■ Exercise tasks
1) In the labor market article below, how many workers did U.S. employers hire on average each month in 2024?
2) Retype the part of the labor market article below from "A jump in unemployed" up to and including "coach Tracey Newell.".

When Federal Reserve Chair Jerome Powell on Friday opened the door to cutting interest rates for the first time in nearly a year, he noted the tremors beginning to shake a main pillar of the U.S. economy: the labor market.
Concerns about the pace of job growth were heightened earlier this month after government data showed a sharp slowdown in hiring in July, along with much weaker payroll gains in May and June than previously thought. The disappointing numbers were alarming enough for President Trump to question their accuracy and to fire the head of the agency tasked with compiling the data.
Yet labor experts tell CBS News they weren’t surprised by the downturn, and caution that more pain could be in store for job seekers. Data released since the August 1 job numbers shows companies are delaying hiring as they adjust course to account for headwinds including fresh U.S. tariffs and the advent of artificial intelligence, they say.
“There’s a real cooling in the labor market,” Andy Challenger, senior vice president of executive outplacement firm Challenger, Gray & Christmas, told CBS MoneyWatch. “We’re also having lots of individual conversations with companies that are letting us know to expect future layoffs.”
He added, “So for me, there is more reason to be pessimistic about the labor market than optimistic we’ll see some major bounce back.”
Here are three charts that could point to a serious downturn in the U.S. job market.
Fewer workers are getting hired
Overall, U.S. employers in 2025 have added fewer jobs on a monthly basis compared with the pace of gains in recent years, when companies sought to expand as the economy roared back from the pandemic. In 2024, employers hired an average of 168,000 workers each month, but that has slowed to an average of 35,000 over the past three months, Powell said on Friday.
The risk is that the labor market could weaken from here, which could lead to “sharply higher layoffs and rising unemployment,” Powell said.
The slowdown could spur the Fed to cut its benchmark interest rate, policymakers’ main tool for energizing the economy and job growth, at its meeting next month for the first time since December 2024. Lowering rates could bolster the labor market because it would make it cheaper for consumers to borrow, driving spending, for businesses to invest, including by adding workers.
More long-term job seekers
Another troubling sign is a recent surge in long-term job seekers, or people who have been searching for a job for more than 27 weeks. In July, about 1.8 million Americans had been looking for work for more than 27 weeks, a jump of about 64% from three years earlier and 20% from a year ago.
It may not get easier to find work anytime soon, given signs from employers that they intend to continue to cut jobs, Challenger said.
“Don’t take the summer off” from looking for new work, he advised job-hunters. “It’s hard to imagine a scenario where the labor market will be better in three to six months.”
A jump in unemployed young workers
At the same time, young workers are also having more trouble finding their first jobs, which has been blamed on everything from slowing economic activity this year to employers adopting artificial intelligence in place of entry-level workers.
To be sure, the nation’s unemployment rate remains low, at 4.2%. Yet that statistic is backward-looking, reflecting the labor market’s strength in previous months — it says little about economic conditions moving forward.
Meanwhile, for new college graduates the current job market amounts to “a perfect storm,” said career coach Tracey Newell.
“Companies are limiting new entry-level roles, and AI is replacing many traditional ‘starter’ jobs,” she added, noting that it isn’t unusual for employers these days to receive hundreds of job applications for a single position.

■ Data under study
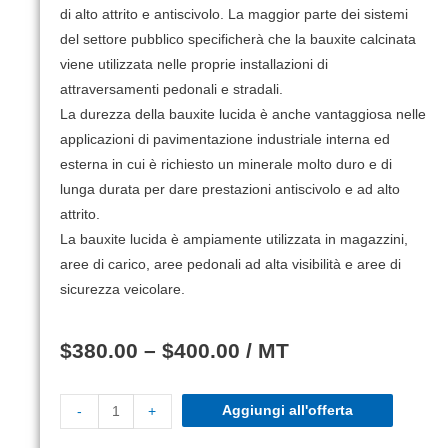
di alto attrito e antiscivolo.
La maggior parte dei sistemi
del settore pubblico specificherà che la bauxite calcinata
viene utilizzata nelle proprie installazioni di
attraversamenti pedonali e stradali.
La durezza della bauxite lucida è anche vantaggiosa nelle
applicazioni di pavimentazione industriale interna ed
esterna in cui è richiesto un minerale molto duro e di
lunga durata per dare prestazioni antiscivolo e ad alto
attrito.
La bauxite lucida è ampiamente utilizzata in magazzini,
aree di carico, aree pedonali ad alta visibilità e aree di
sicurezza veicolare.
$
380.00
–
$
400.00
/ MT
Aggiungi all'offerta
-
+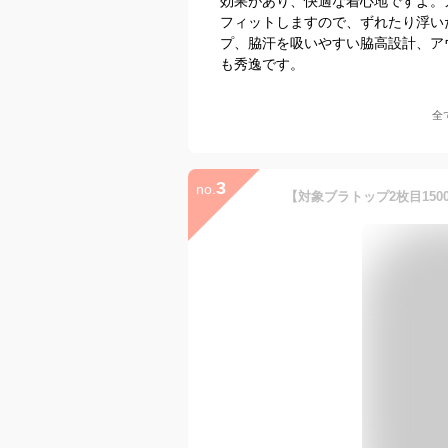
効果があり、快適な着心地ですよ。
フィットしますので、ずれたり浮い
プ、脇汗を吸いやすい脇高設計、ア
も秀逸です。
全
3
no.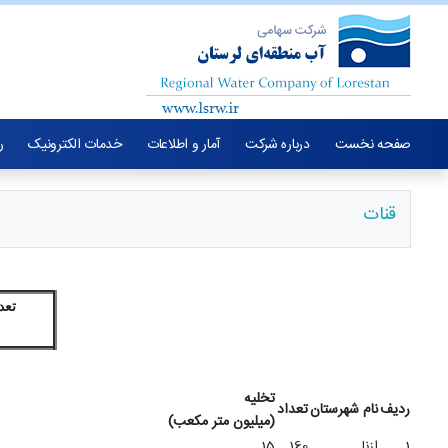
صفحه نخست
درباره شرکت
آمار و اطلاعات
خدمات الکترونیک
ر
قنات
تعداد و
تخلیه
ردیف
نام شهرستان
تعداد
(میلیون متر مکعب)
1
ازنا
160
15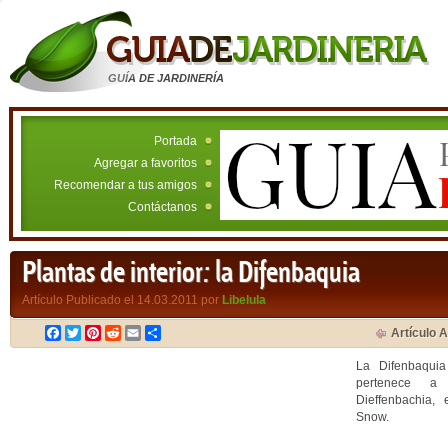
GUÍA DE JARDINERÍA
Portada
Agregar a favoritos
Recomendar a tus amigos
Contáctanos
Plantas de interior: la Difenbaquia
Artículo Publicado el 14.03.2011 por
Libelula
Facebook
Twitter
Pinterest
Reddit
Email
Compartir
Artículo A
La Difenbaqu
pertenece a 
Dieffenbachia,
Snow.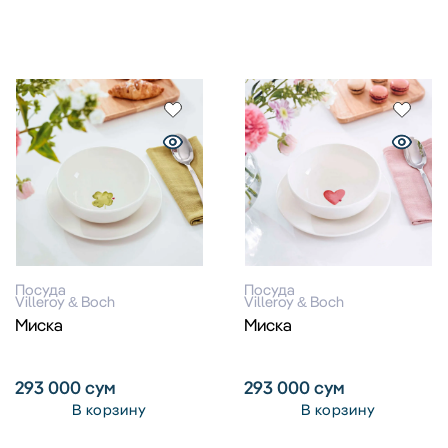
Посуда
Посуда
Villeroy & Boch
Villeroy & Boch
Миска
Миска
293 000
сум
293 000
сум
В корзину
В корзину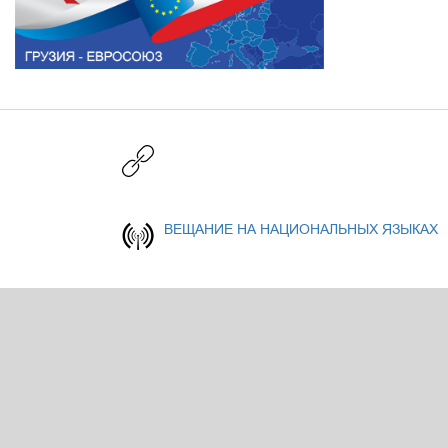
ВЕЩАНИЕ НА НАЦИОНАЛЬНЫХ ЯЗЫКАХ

==

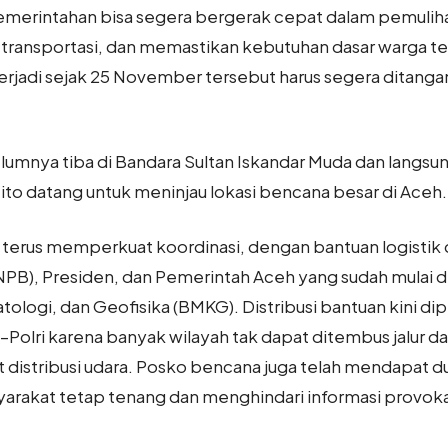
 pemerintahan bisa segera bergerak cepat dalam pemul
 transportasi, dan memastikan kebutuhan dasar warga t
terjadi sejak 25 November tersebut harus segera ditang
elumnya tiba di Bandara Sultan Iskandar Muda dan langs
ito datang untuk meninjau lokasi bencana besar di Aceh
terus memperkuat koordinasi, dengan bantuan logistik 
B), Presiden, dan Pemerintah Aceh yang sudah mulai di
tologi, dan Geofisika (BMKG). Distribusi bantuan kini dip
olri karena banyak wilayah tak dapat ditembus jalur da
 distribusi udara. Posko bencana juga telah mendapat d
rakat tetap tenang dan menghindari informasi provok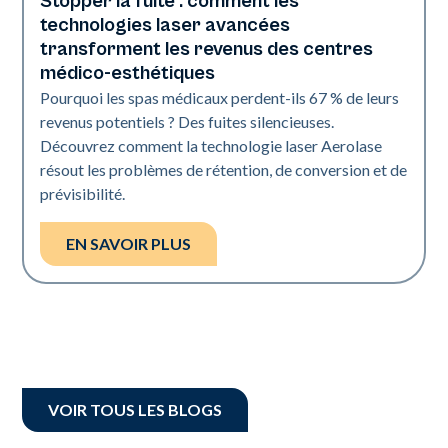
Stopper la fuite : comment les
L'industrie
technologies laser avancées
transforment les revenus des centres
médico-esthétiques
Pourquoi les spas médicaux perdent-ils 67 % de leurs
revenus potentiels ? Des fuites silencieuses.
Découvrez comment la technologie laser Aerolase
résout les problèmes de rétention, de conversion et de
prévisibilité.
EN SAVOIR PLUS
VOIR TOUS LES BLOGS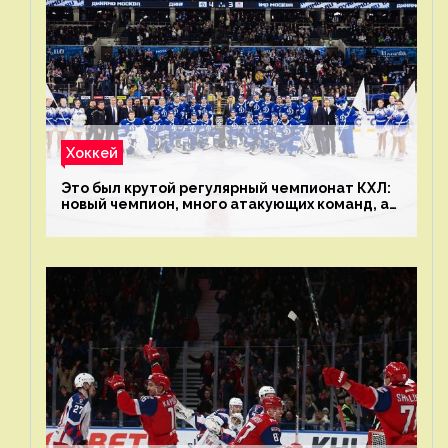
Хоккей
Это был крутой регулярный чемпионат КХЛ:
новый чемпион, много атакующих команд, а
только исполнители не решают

■ Solutions for each task
1) An average of 168,000 workers a month.

2)
A jump in unemployed young workers
At the same time, young workers are also having more trouble finding their first jobs, which has been blamed on everything from slowing economic activity this year to employers adopting artificial intelligence in place of entry-level workers.
To be sure, the nation’s unemployment rate remains low, at 4.2%. Yet that statistic is backward-looking, reflecting the labor market’s strength in previous months — it says little about economic conditions moving forward.
Meanwhile, for new college graduates the current job market amounts to “a perfect storm,” said career coach Tracey Newell.